Son centenaire est passé de quelques mois, mais il n’est jamais trop tard pour lui rendre hommage : Camille Saint-Saëns, à l’honneur du dernier album du Trio Zadig, était fêté une nouvelle fois par cette formation Salle Cortot. L’occasion d’un coup de projecteur sur sa musique pour trio, assez rarement jouée…
La première partie du concert est d’ailleurs composée de raretés : des arrangements pour trio, réalisés par Saint-Saëns, de pièces de Rameau et Liszt. Si la curiosité est d’abord piquée par ce mélange de styles, on finit par se lasser du décalage des écritures, qui subsiste toujours entre l’arrangeur et la partition originale : le finale du Concert n° 1 de Rameau, par exemple, est beaucoup plus impétueux et lourd ici que dans sa version originale, plus sautillante ; quant au poème symphonique Orphée de Liszt, il n’a pas en version de chambre le charme d’une riche orchestration, mais plutôt l’allure d’une simple juxtaposition de thèmes.
Heureusement, le Trio Zadig défend cette musique avec fièvre. Chez Rameau, Boris Borgolotto (violon) et Marc Girard Garcia (violoncelle) adoptent un jeu résolument moderne, soulignant les phrases d’un vibrato riche, défendant une lecture fougueuse des mouvements rapides, et plaintive, voire sentimentale, des mouvements lents. Sans chercher à insuffler d’air dans leurs archets ou à souligner les appuis, mais avec une débauche d’énergie et de remarquables effets de dialogues et de surenchère, ils parviennent à offrir une lecture exubérante et finalement très séduisante du Concert n° 5. Le piano de Ian Barber n’est pas en reste : avec son détaché impeccablement net, il parvient à insuffler de la légèreté quand c’est nécessaire, tout en plaquant des accords lugubres dans les passages les plus sombres.
Chez Liszt, on admire avant tout la recherche du beau son.
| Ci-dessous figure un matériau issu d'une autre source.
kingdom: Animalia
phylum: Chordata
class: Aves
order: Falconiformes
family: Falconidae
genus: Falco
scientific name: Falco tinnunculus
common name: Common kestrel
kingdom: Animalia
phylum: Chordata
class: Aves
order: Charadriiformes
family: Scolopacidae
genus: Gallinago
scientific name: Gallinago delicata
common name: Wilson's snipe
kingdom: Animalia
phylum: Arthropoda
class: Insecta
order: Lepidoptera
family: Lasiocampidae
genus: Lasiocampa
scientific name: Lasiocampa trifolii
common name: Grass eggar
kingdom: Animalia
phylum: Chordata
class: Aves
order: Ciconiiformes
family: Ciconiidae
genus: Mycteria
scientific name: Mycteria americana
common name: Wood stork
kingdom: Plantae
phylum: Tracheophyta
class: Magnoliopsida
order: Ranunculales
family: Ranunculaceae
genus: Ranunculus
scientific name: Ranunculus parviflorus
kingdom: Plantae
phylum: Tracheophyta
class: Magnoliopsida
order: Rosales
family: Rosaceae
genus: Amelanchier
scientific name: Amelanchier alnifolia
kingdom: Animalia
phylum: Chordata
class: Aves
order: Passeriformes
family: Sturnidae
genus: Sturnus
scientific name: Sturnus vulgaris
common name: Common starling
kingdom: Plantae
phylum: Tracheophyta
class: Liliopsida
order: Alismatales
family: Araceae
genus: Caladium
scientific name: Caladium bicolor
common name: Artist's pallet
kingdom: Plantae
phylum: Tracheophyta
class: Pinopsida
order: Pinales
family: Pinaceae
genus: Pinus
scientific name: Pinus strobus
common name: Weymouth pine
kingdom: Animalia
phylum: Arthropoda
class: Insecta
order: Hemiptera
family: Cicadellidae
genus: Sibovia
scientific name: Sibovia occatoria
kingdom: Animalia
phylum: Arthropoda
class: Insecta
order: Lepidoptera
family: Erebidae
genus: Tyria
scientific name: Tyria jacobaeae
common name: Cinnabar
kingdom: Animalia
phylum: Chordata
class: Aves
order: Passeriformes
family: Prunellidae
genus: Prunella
Dans son introduction, le piano se fait liquide ; dans les thèmes chantés qui suivent, violon et violoncelle crèvent la scène, avec un son à la fois chaud et brillant rehaussé de vibrato. Si l’écriture des dialogues n’est pas toujours convaincante, on est captivé par les tuttis où les trémolos des cordes suffisent à imaginer un orchestre entier. La lente et douce marche qui conclut la pièce est peut-être la plus belle trouvaille de ce poème… chambriste.